Comparing notions of $A_{\infty}$ homotopy (in char 0): Markl's definition versus "Sullivan homotopy"

Question

Suppose that we have $A_{\infty}$ algebras $A,B$ (over a field of characteristic $0$), with $A_{\infty}$ maps $f,g: A \rightarrow B$. In the paper https://arxiv.org/abs/math/0401007 (top of page 4, item $(6)$) Markl defines a notion of $A_{\infty}$ homotopy, which can analogously be used to define a homotopy between maps $f$ and $g$. At least over characteristic $0$, there is a competing definition of a homotopy, defined as an $A_{\infty}$ morphism $H: A \rightarrow B \otimes \Omega^{\bullet}_{[0,1]}$ such that $H|_{t = 0} = f$ and $H|_{t =1} = g$.

Supposedly, in this context, the two definitions are equivalent.
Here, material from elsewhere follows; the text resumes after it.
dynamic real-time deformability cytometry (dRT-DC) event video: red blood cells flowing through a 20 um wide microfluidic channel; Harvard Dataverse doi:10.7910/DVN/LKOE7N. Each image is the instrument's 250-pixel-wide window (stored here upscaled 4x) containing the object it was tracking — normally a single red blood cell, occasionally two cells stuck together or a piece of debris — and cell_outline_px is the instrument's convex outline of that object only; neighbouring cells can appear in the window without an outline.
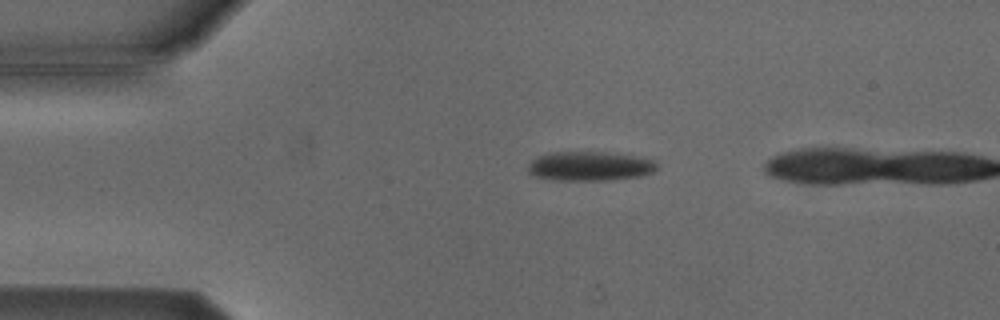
{"species": "Egyptian fruit bat (a non-hibernating species)", "species_latin": "Rousettus aegyptiacus", "temperature_condition": "cold", "stored_images_in_passage": 38, "camera_frame_rate_fps": 3000, "um_per_image_px": 0.085, "animal": {"sex": "male"}, "frame": {"image": 1, "passage_image": 2, "time_ms": 0.333, "image_size_px": [1000, 320], "cell_outline_px": [[660, 168], [652, 172], [640, 176], [612, 180], [556, 180], [532, 176], [528, 172], [528, 164], [536, 156], [548, 152], [604, 152], [640, 156], [656, 160]], "centroid_in_image_um": [50.16, 14.11], "position_along_channel_um": 34.8, "area_um2": 22.48}}
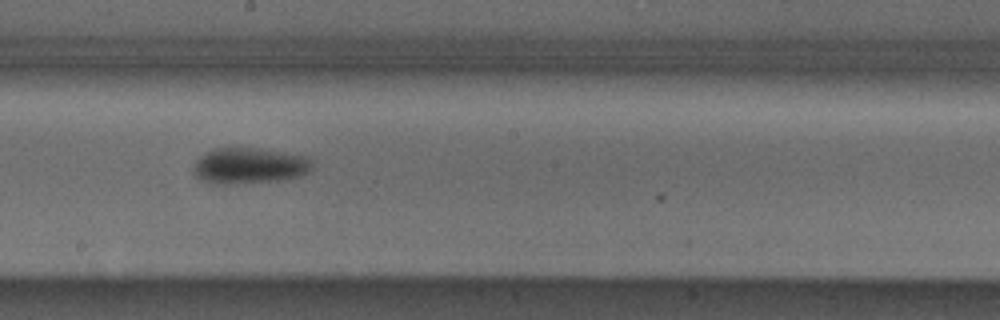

How can do I go from Markl's definition to the other definition?

Thank you for your time!

Answer 1

$\newcommand{\dd}{\mathrm d}$Markls notion is the same as an $A_\infty$-morphism from $A$ to $B\otimes C^\bullet_{[0,1]}$, where the second factor are the cellular cochains on the interval with (non-commutative!) dga structure defined via the Alexander-Whitney map. The two notions are then related by producing $A_\infty$-morphisms between this dga and $\Omega^\bullet_{[0,1]}$. At least the $A_\infty$-morphism from forms to singular cochains can be written down explicitly via so-called iterated integrals, compare this question I asked a while ago. There are still a lot of combinatorics involved, eg in finding the inverse $A_\infty$-morphism and taking tensor products of $A_\infty$-algebras.

Two recent articles which discuss generalisations of this question are Mazuir's Higher algebra of A∞ and ΩBAs-algebras in Morse theory II and Robert-Nicoud and Vallette's Higher Lie Theory.